Maybe this is some secret net metering they are doing and if it is then good for them and they are welcome to the now total of 2400 KWH of free electricity that I have gifted them to date. No charge. Take it with my best wishes. But on the other hand if this is some scam or admin screw up and they are planning to ambush me at some point with invoice-zilla then that’s a whole different issue.

I make note that you can’t get anyone to say anything on the record anymore. The politicians have done their gum flapping and are totally inaccessible as usual and have done exactly nothing and, according to informed sources, have no plans to do anything. GEBE is the sphinx that it has always been. Silent on all issues except when a payment is late.

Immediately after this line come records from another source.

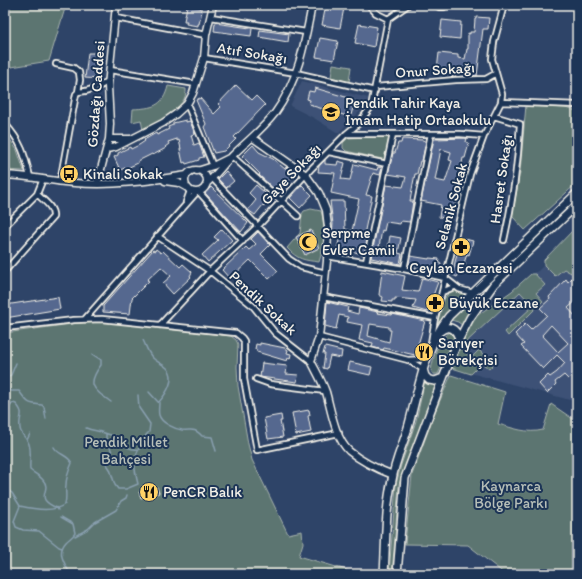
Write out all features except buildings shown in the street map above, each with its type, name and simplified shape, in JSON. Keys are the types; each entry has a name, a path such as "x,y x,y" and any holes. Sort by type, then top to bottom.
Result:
{"main road":[{"path":"384,574 389,494 392,475 409,425 427,359 438,332 449,316 577,192"},
{"path":"397,574 405,478 459,339 470,318 494,284 577,205"},
{"path":"438,332 447,328 453,329 457,332 459,339"},
{"path":"424,369 429,380 435,381 443,378"}],"street":[{"name":"Gözdağı Caddesi","path":"96,184 109,140 108,81 116,18 116,5"},
{"path":"107,149 116,147 171,119 187,104 193,93 204,58 206,35 213,5"},
{"path":"85,319 183,207 198,192 204,189 207,183 232,156 253,138 280,106 288,94 296,73 312,5"},
{"path":"369,5 376,13 388,19 408,5"},
{"path":"436,5 439,7 444,7 445,5"},
{"path":"504,5 494,42 492,59 495,74 502,94 501,102 577,105"},
{"path":"211,17 306,32"},
{"path":"116,18 206,35"},
{"name":"Gaye Sokağı","path":"160,325 210,271 243,241 281,200 346,134 358,124 371,107 388,19"},
{"name":"Atıf Sokağı","path":"204,58 296,73"},
{"path":"56,64 74,68 79,72 80,80 78,92 76,94 60,182"},
{"path":"110,70 196,84"},
{"name":"Onur Sokağı","path":"296,73 375,89 456,80 486,79 495,74"},
{"path":"78,92 91,90 108,81"},
{"name":"Selanik Sokak","path":"431,348 435,318 470,174 484,136 501,102"},
{"path":"187,104 213,166"},
{"name":"Hasret Sokağı","path":"494,116 520,124 514,191 504,240"},
{"path":"5,124 23,151 30,177"},
{"path":"346,134 460,134 484,136"},
{"path":"366,262 392,134"},
{"path":"404,269 431,134"},
{"path":"109,140 133,138"},
{"path":"253,138 306,175 319,193 326,210 328,227 327,256 319,337 311,361 326,391 339,433 346,447 356,456 374,467 392,475"},
{"path":"329,152 387,164"},
{"path":"155,181 187,175 213,166 232,156"},
{"path":"232,156 298,216"},
{"path":"197,171 204,174 207,183"},
{"path":"5,175 60,182 96,184 155,181 179,183 198,192 243,241"},
{"path":"183,207 189,189 185,181 187,175"},
{"path":"212,178 293,262 301,267 326,273"},
{"path":"5,226 37,194 43,179"},
{"path":"5,271 53,217 53,210 51,207 37,194"},
{"name":"Pendik Sokak","path":"157,236 210,271 253,306 275,332 311,361"},
{"path":"327,256 404,269 445,278 454,287 473,293"},
{"path":"442,292 454,287"},
{"path":"323,297 435,318"},
{"path":"5,328 85,319 102,319 236,333 242,338 244,345 244,379 257,450 339,433"},
{"path":"319,337 408,360 424,369"},
{"path":"408,360 427,359"},
{"path":"256,379 270,384 326,391"}],"shaded area":[{"name":"Pendik Tahir Kaya İmam Hatip Ortaokulu","path":"302,81 368,98 365,106 338,133 314,118 290,106"},
{"path":"577,226 577,402 452,368 465,334 475,317 512,291 531,274 538,271 544,265 544,260"}],"green space":[{"path":"5,5 66,5 49,61 5,68"},
{"path":"333,64 351,67 349,82 331,77"},
{"path":"168,86 186,89 185,96 177,108 163,119 143,130 141,120 132,122 133,109 146,108 156,105 163,98"},
{"path":"526,105 565,108 577,111 577,183 525,230 512,216 520,172"},
{"path":"5,132 17,150 24,171 5,170"},
{"path":"387,136 390,138 387,160 346,151 343,148 343,143 348,138"},
{"path":"311,209 321,211 324,223 324,236 319,262 302,259 287,248 300,233 302,214 304,211"},
{"path":"577,226 577,267 571,273 564,269 555,276 544,265 544,260"},
{"path":"531,274 535,274 545,285 536,293 543,301 508,336 505,332 533,306 520,292 461,347 465,334 475,317 512,291"},
{"path":"453,290 468,293 451,308 436,327 443,301"},
{"path":"475,296 478,298 463,326 458,322 451,320"},
{"name":"Pendik Millet Bahçesi","path":"94,321 106,321 231,336 236,340 238,344 238,386 252,460 288,534 302,531 303,543 299,556 360,574 5,574 5,333"},
{"path":"452,331 455,336 438,374 433,374 431,371 437,348 443,338"},
{"path":"461,347 471,358 479,350 493,365 489,369 482,363 471,374 452,368 459,348"},
{"name":"Kaynarca Bölge Parkı","path":"451,375 505,392 498,424 526,431 543,430 551,404 573,419 577,419 577,574 505,574 468,545 405,544 412,475 435,412"},
{"path":"425,380 436,386 399,484 392,574 389,574 396,485 416,421"}],"waterway":[{"path":"143,340 148,351 155,360 164,365 170,372 171,381 165,395 159,402"},
{"path":"92,354 101,360 101,365 94,377 94,386 100,394 111,402"},
{"path":"16,363 11,375 7,378 7,387 10,391 19,391 26,400 31,403 42,405 44,407 46,419"},
{"path":"149,392 159,403 159,414 162,421 182,430 194,430 202,436 212,437 216,451"},
{"path":"106,434 106,438 112,452 106,463 110,469 115,485 118,489 126,489 138,484 135,471 135,457 149,432 150,424 139,408 138,395"},
{"path":"10,418 8,410 13,403 16,404 21,411 20,430 30,447 30,470 43,480 46,488 44,498 58,510"},
{"path":"86,428 114,436 130,449 139,449"},
{"path":"27,440 30,434"},
{"path":"5,488 12,493 20,506 37,509 55,509 65,504 67,479 72,463 54,447"},
{"path":"75,536 116,510 121,501 126,498 127,495"},
{"path":"20,506 14,521 16,527 23,530 39,531 62,548"},
{"path":"61,517 73,524 75,533 66,542 62,550 62,558 70,574"}],"place":[{"name":"Pendik Tahir Kaya İmam Hatip Ortaokulu","path":"331,112"},
{"name":"Kinali Sokak","path":"69,174"},
{"name":"Serpme Evler Camii","path":"308,242"},
{"name":"Ceylan Eczanesi","path":"461,247"},
{"name":"Büyük Eczane","path":"435,303"},
{"name":"Sarıyer Börekçisi","path":"424,352"},
{"name":"PenCR Balık","path":"149,492"}]}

I think it’s time to haul them into court along with their stake holders and get them on the record once and for all. I think it’s time to make their concession documents a matter of public record and see exactly what their obligations and responsibilities are and I think it is time to find out for real if they are as “bullet proof” in the legal sense as they seem to think they are.  

The newly formed “SXM Solar Alliance” needs a good, sharp, and brutally aggressive public service lawyer to handle the class action lawsuit that’s now in the works. Any takers?